Ruslan Kogan was born in the Soviet Union. His parents migrated to Australia with as little as $90 in their pockets, working hard to make ends meet. Kogan, as you might say, was the child prodigy of entrepreneurialism. He created more than twenty companies since the age of 10, some as daring as scavenging lost golf balls to resell at golf clubs. This passion for risk and business eventually drove him to find and fill a large gap in the market, and become the exceedingly wealthy individual he is today.
In his early twenties, Kogan, influenced by the online retail kickoff in America, discovered that for Australians, ordering directly from the manufacture was ridiculously cheaper, especially with electronics. Why? Chronic inefficiency in the offline retail system.
And so he founded Kogan.com.
Kogan.com is a private retail enterprise operating under the proprietary limited legal structure. And interestingly enough, while Kogan set up the business in 2006, the company was not officially registered until 2007. Yet another amusing part of the entrepreneurial mindset: testing now, approving later.
While the company’s structure, with its founder also acting as CEO, is very similar to many other entrepreneurial enterprises out there, Kogan and his company are exceptionally agile and innovative. This agility and innovation makes Kogan.com the mortal enemy of the “bricks and mortar” retailers, those which trade in large halls showcasing their goods such has Harvey Norman. These large dinosaurs from a less interconnected world may be big, but their inflexibility makes their markets weak to entrepreneurs like Kogan.
Where businesses like Harvey Norman and The Good Guys have to pay for staff, land and electricity, Kogan.com, at least initially, needs one man and an internet connection. Where traditional retailers need to ship their goods in bulk, store them for months on display before selling them, all Kogan.com needs is a website with pictures and a willingness to forge connections with manufacturers overseas. The entire company is almost a one-man show. In fact as Kogan says, “it was started with no external capital and zero dollars.” Extremely lean.

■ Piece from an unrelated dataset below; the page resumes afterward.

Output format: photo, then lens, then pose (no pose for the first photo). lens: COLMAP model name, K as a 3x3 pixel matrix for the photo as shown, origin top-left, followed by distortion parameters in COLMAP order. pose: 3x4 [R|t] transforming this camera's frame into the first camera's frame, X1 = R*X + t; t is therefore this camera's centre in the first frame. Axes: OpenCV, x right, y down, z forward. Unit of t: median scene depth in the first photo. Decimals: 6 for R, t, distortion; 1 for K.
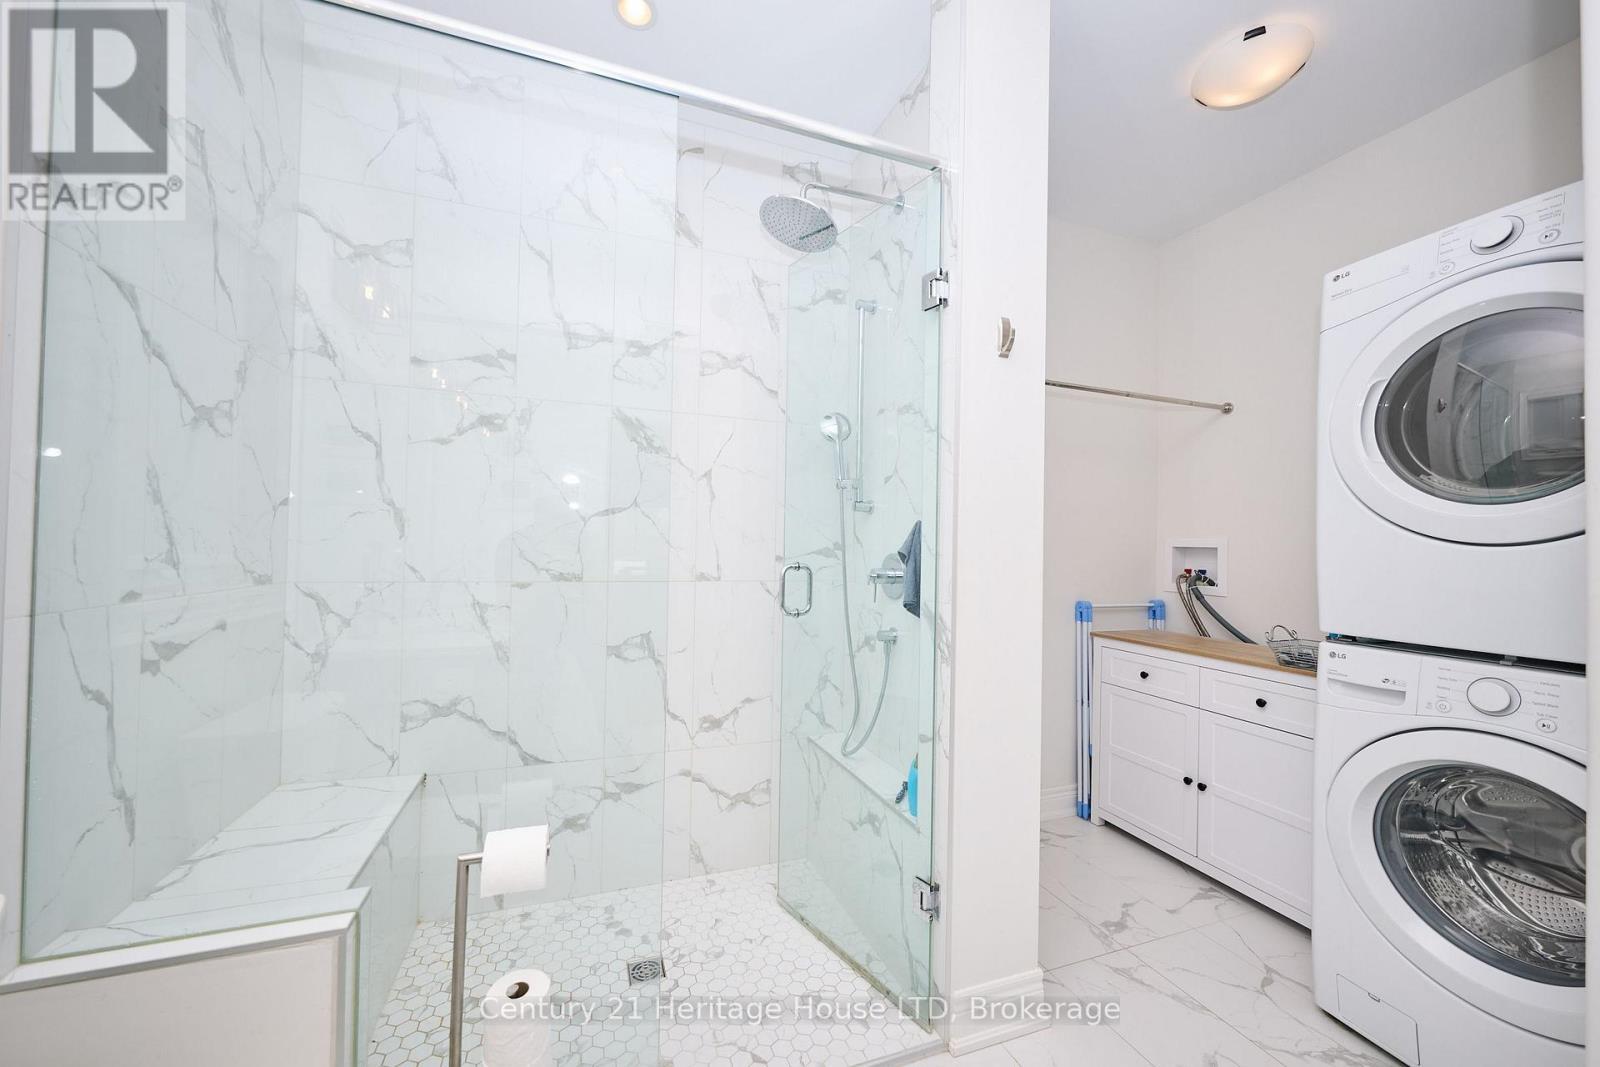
lens RADIAL K [[600.0, 0, 798.6], [0, 600.0, 537.9], [0, 0, 1]] dist [-0.001419, -0.000009]
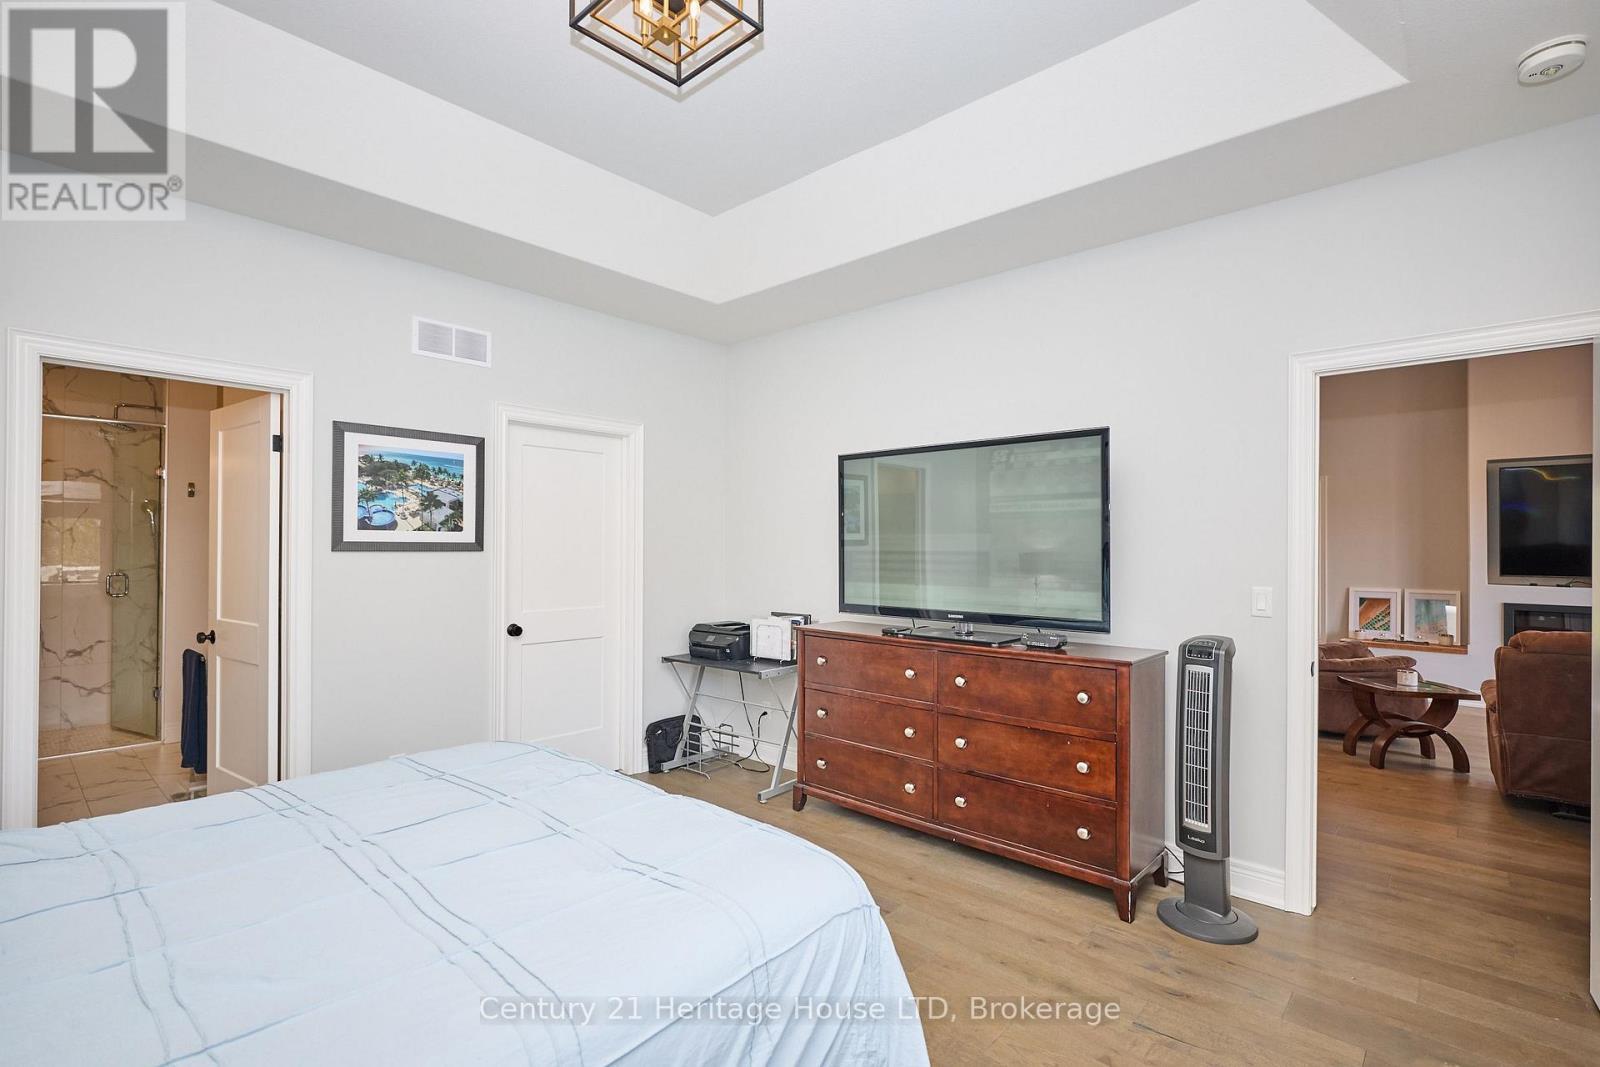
lens RADIAL K [[743.7, 0, 793.6], [0, 743.7, 538.9], [0, 0, 1]] dist [0.003747, 0.000409]
pose [[0.890975, -0.008467, 0.453973, 0.965745], [0.001205, 0.999867, 0.016284, -0.124677], [-0.454051, -0.013961, 0.890866, -2.574406]]
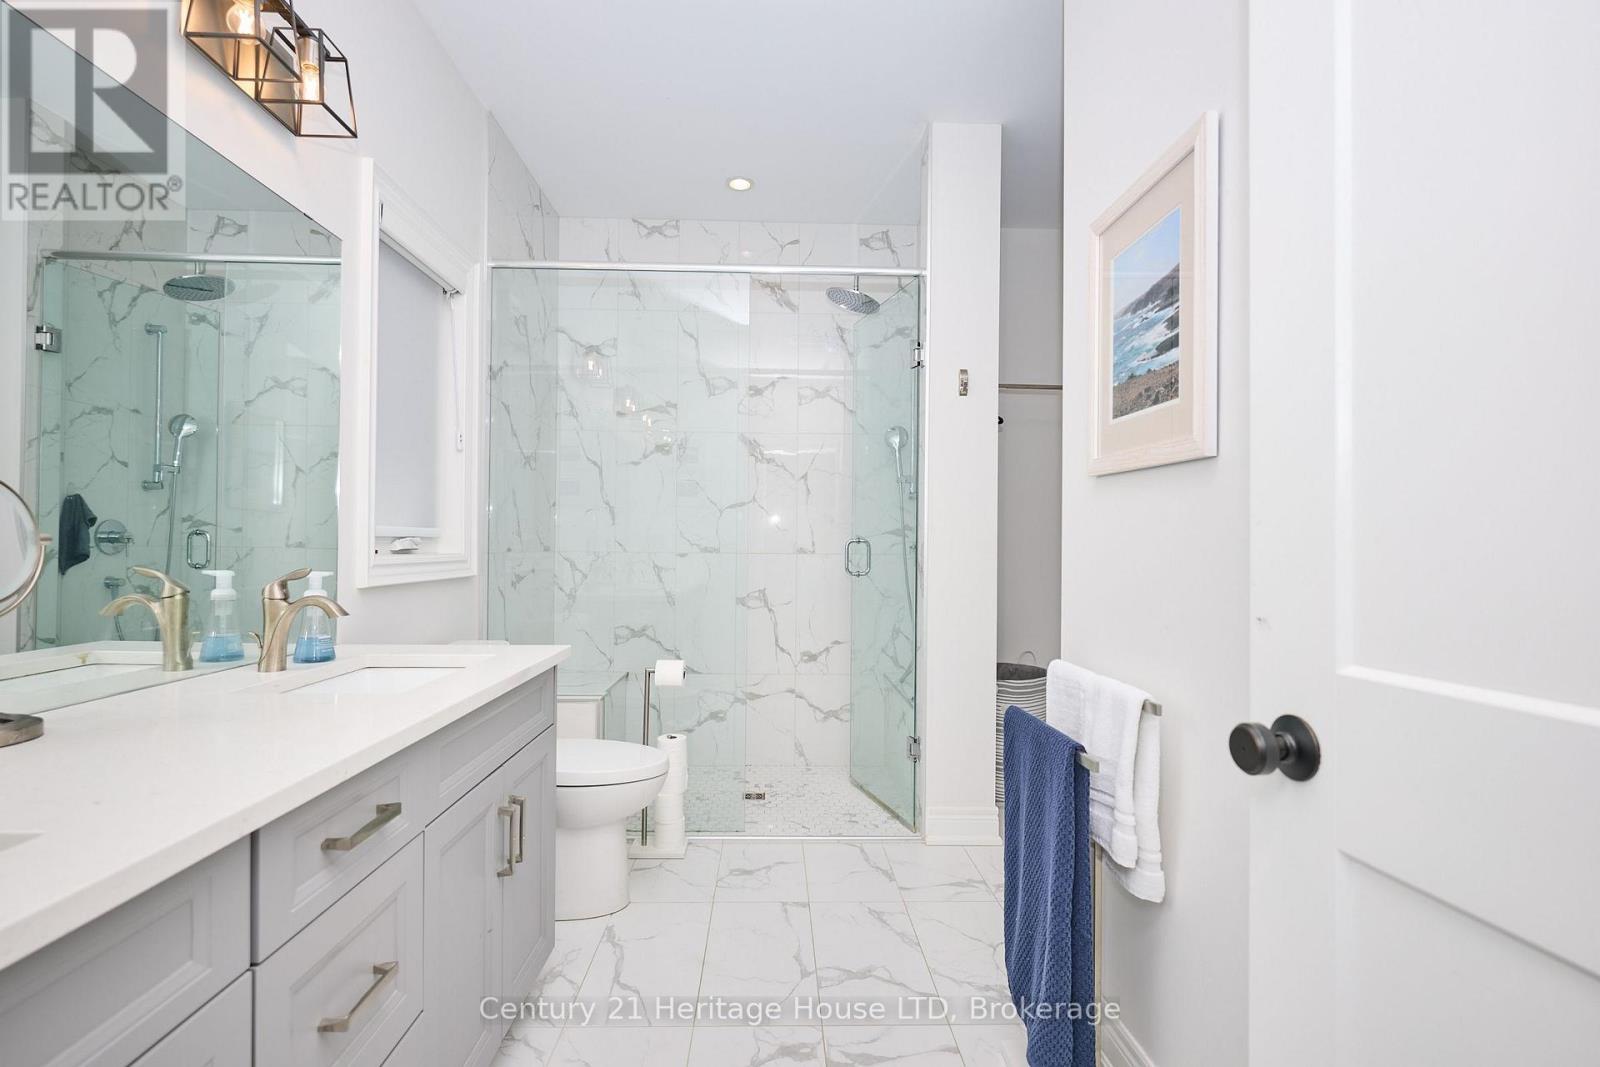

But why is this significant?
Kogan.com, is about efficiency. Ruthless efficiency. Many other companies, including Divvy, which I looked at in my previous blog post, are about constructing a bridge between supply and demand which did not previously exist. Kogan.com is about destroying the river and the bridge, completely changing the landscape. Shaping the world so that the only thing separating supply and demand is a chain-link fence, where Kogan.com stands as gatekeeper.
This ability to undercut prices and ‘destroy the river’ comes from the business’s core. Kogan.com is built entirely around something intangible, light and cheap: knowledge. Its main benefit, agility, rests on the fact that Kogan.com can exist on manufacturing connections, and a few website architects alone. Kogan has even said that he “will never outsource IT,” and will always retain the company’s core, the skilled and knowledgeable individuals at the heart.
The weightlessness of the company can easily be seen by how far it has soared. It has grown 200-300% every year since 2006. Such exponential growth is seen in only the most successful start-ups. Kogan.com is surely one of them.
But it’s not about the money, it’s about sending a message.
Ruslan Kogan, with the success of Kogan.com, has been advocating, albeit informally, for the transformation of the retail industry. He has made such outrageous statements as “Aussie retailers are Apple’s bitch,” and has delivered speeches describing the coming apocalypse for “bricks and mortar” retailers alike. His call to the tides of change is not a hypocritical act, his company is already jumping ahead with new ideas, such as building a community feeling of social credibility by providing a live feed of purchases on the store page.
An interview with Ruslan Kogan conducted by KochiesBiz
This agile, innovative company, riding on the back of technological advancement and globalisation still has one significant disadvantage. The company has suffered from significant criticism surrounding Kogan’s persona.
In 2012, Kogan decided to charge a tax for all customers who used Internet Explorer. While the tax was not actually enforced and remained optional, Kogan wanted to encourage people to avoid Internet Explorer due to its atrocious compatibility and catering difficulty. Kogan.com shortly after, disappeared from Bing search results.
Kogan.com shows that the agile, one-man start-up, single public persona enterprise is extremely achievable and effective. This does not, however, make it immune to the heavy gaze of the public, or the embarrassing moments, which can lead to financially detrimental outcomes. Especially if the founder is an entrepreneur, driven and opinionated.